The two Princeton graduate students had swapped the hook with a camera so that they could investigate the scenery around fairy circles.

That is what scientists call the mysterious bald spots speckled across Namibia's grasslands. The rings are about 2m to 35m wide and are regularly spaced out in a hexagon or honeycomb pattern.

Fairy circles have long puzzled researchers as to their origins. But a new study published in the journal Nature seeks to offer some insights.

There is passionate scientific disagreement over how they arise. One side suggests that termites create the circles as they fight for dominance and resources. The other says that plants simultaneously assist and compete with their neighbours' roots, causing the vegetation to "self-organise" into the patterns.

The new study suggests both termites and plants may be responsible. And it has received mixed reviews from scientists entrenched in the dispute.

The two researchers tested the termite and plant explanations in a computer model, and found that either hypothesis could generate the fairy circle features. But when they tested both mechanisms together, the model revealed a second, smaller pattern hidden within the clumps of grass between the fairy circles.

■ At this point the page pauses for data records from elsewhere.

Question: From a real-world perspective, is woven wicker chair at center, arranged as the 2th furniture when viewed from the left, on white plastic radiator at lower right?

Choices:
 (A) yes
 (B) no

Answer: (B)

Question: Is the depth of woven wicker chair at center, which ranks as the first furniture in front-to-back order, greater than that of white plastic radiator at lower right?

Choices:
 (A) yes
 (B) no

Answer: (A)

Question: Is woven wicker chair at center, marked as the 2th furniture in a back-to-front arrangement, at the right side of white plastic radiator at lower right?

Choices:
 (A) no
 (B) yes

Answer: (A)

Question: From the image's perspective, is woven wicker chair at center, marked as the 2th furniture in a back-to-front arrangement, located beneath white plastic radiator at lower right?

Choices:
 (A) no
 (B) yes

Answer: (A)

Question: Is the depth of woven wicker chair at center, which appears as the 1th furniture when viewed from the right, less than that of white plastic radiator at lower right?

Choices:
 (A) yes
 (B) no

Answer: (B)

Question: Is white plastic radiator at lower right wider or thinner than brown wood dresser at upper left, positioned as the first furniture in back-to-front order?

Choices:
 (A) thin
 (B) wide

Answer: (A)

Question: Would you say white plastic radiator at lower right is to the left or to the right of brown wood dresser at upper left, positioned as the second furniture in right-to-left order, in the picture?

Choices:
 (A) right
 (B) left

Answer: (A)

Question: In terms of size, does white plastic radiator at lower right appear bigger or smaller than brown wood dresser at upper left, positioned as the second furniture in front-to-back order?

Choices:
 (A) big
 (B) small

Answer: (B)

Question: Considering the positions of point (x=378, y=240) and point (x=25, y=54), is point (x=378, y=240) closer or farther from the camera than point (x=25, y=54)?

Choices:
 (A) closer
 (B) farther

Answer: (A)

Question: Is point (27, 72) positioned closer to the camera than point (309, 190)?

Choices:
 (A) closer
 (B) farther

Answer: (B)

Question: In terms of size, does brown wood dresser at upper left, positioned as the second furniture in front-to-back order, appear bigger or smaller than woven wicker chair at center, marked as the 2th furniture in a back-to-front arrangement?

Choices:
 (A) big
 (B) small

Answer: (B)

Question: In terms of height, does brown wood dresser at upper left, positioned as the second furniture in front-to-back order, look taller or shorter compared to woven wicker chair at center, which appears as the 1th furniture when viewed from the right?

The next step was to confirm that this second vegetation pattern existed in nature. So the two researchers were sent to Namibia in 2015.

Ms Guyton said each of the grassy patterns was as different as fingerprints, but were mathematically similar. By comparing the photos with their model, the team verified that the second pattern did exist in the grass surrounding the Namibian fairy circles. That finding, they said, confirmed that their mathematics reflected reality and suggested that only by interacting together could insects and plants create the landscape that characterises Namibian fairy circles.